The highlight our time there was probably the little street girl who came up to us in a restaurant trying to sell books. She asked if I wanted to play a game: first person to win ten rounds of rock-paper-scissors wins. If I won, I got a free book; if she won, I bought a book. I agreed, and then won a narrow, 10-9 victory. Of course, she was none-too-anxious to give me a free book, and she knew that I wasn't going to press the issue. I tried to compromise, asking her how much she had to pay for them and that I would buy one for that, but she refused ("No way, Jose!"), so we called it a draw, and there was no exchange.

From Saigon, we took the overnight train to Da Nang, and then a car to Hoi An. The train was fun. We arrived to find that our four-person sleeper cabin already contained five people--two women and two small children--but everyone was quite friendly and the kids were quiet and cute as hell, so the ride went well. We spent a night in Hoi An, a beautiful little river town, before flying up to Hanoi.

It is interesting to see someone see Vietnam for the first time. Arriving at night, Nathalie thought Hanoi looked like Paris. The city is full of tree-lined boulevards and lakes, and summer heat means that the streets blow up at night with walkers, bikers, loungers, and performers.
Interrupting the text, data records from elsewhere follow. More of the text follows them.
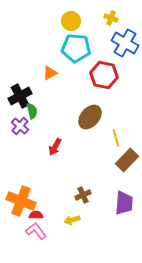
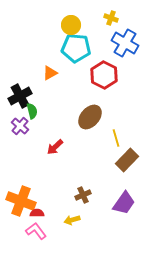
yellow circle: moved 4 px down
red hexagon: rotated 16 degrees clockwise
red arrow: rotated 18 degrees clockwise
purple trapezoid: rotated 30 degrees clockwise
red semicircle: moved 1 px right, 2 px up
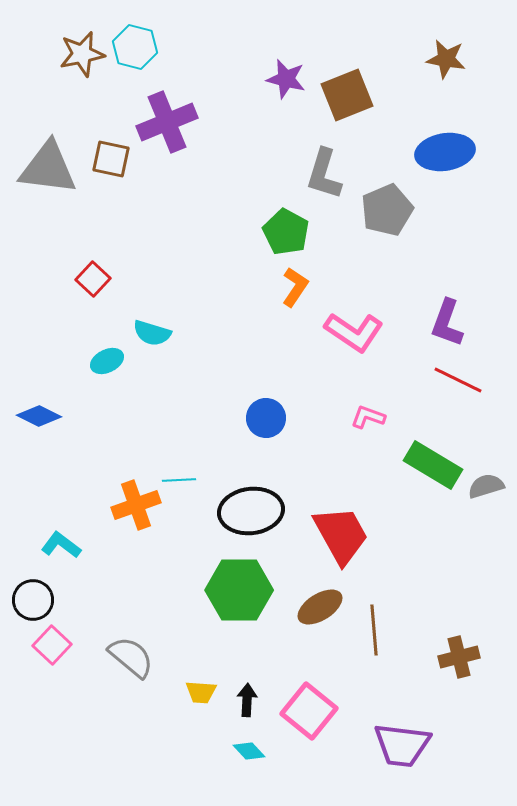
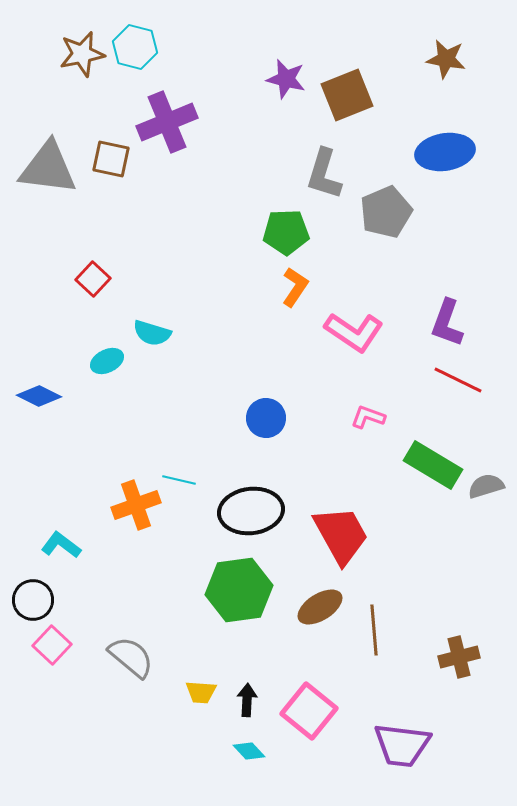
gray pentagon at (387, 210): moved 1 px left, 2 px down
green pentagon at (286, 232): rotated 30 degrees counterclockwise
blue diamond at (39, 416): moved 20 px up
cyan line at (179, 480): rotated 16 degrees clockwise
green hexagon at (239, 590): rotated 8 degrees counterclockwise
Under the light of day, the city is distinctly more third-world, but it still maintains a sense of culture and character Nathalie seemed to find missing in the number of other Asian cities she has visited in the last month. There is almost a sense of validation in having other people find appealing and exciting that which is special to you, so it was great to see her find something special in Hanoi. I felt the same way when my dad arrived yesterday. He jumped out of the cab totally enthused, talking about how much the traffic, and general sense of the city, he saw as he drove in reminded him of Sicily when his family moved there in the 60s.

The geographic highlight of my trip with Nathalie has to be Ha Long Bay. No matter how many times I see it (this was trip 3), riding a boat through the green bay, surrounded by weathered limestone peaks that spring abruptly from the water, never fails to fill me with a sense of complete awe. We slept on the roof of the boat, under a nearly full moon that was bright enough to cast the islands into stark black relief against a navy sky, but not so bright that it obscured the three shooting stars I saw before drifting off--the first ones I've seen in my life. I woke up already sweating from the sun that was just peaking over a mountain, but was able jump immediately into the bay.

My dad and I leave for Sa Pa tonight on the overnight train. We are going to do four days of trekking through the mountains and valleys (hopefully more valleys than mountains), staying in the homes of various ethnic minority (VN government's term, not mine) villages, before heading back to Hanoi for a couple days. More to follow.